- [Provided passage]
━━━━━━━━━━━━━━━━
Today’s frenzied, multi-media marketing environment poses a daunting challenge: How can advisers capture the attention of prospective clients…

Today’s frenzied, multi-media marketing environment poses a daunting challenge: How can advisers capture the attention of prospective clients and retain the attention of existing clients in order to deliver their message?

Despite their greater resources, asset managers face the same challenge. Whether trying to increase adviser awareness of their offerings or to educate advisers and investors, mutual fund firms from boutiques to giants find that cutting through the media cacophony and clutter is increasingly difficult. As a resource in their communication efforts, many fund companies have turned to the Mutual Fund Educational Alliance, an organization created more than four decades ago to help the investment management industry’s senior leaders serve and support advisers and investors.

Each year, MFEA recognizes excellence in fund communications and marketing through its STAR awards. This year, the awards honored programs in a broad array of categories ¬— website, mobile website, educational brochure, ad campaign, newsletter/magazine, introduction kit, marketing campaign and digital innovation, among others. And while each program was designed to meet the objectives of a specific asset manager, there is much that advisers can learn from the winners, especially lessons in how to create and execute marketing messages that resonate with prospects and clients.
━━━━━━━━━━━━━━━━
- [Stored data]
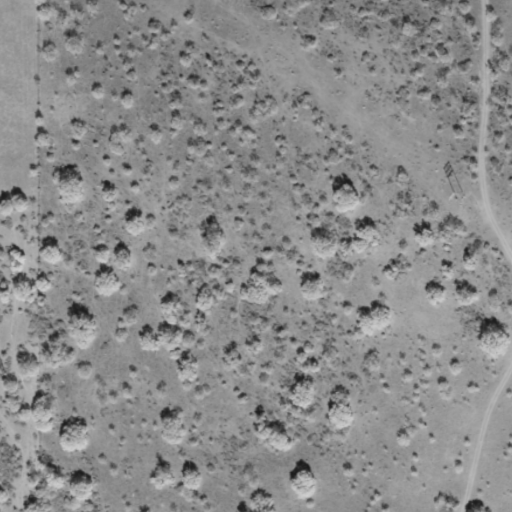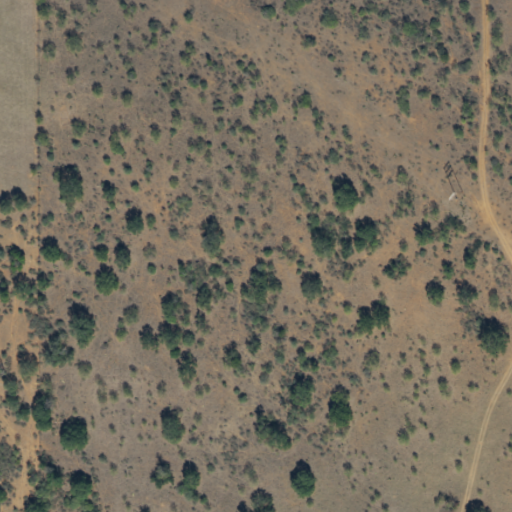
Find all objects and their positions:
power tower: (466, 195)
road: (280, 501)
━━━━━━━━━━━━━━━━
- [Required actions]
A) List every award category that the passage on fund marketing names for this year's STAR awards.
B) Answer these questions from the passage on fund marketing:
(i) Which group faces the same challenge as advisers despite having greater resources?
(ii) How long ago was the Mutual Fund Educational Alliance created?
(iii) Through what does MFEA recognize excellence in fund communications and marketing each year?

- [Results by task]
A)
- Website
- Mobile website
- Educational brochure
- Ad campaign
- Newsletter/magazine
- Introduction kit
- Marketing campaign
- Digital innovation

B)
(i) Asset managers.
(ii) More than four decades ago.
(iii) Its STAR awards.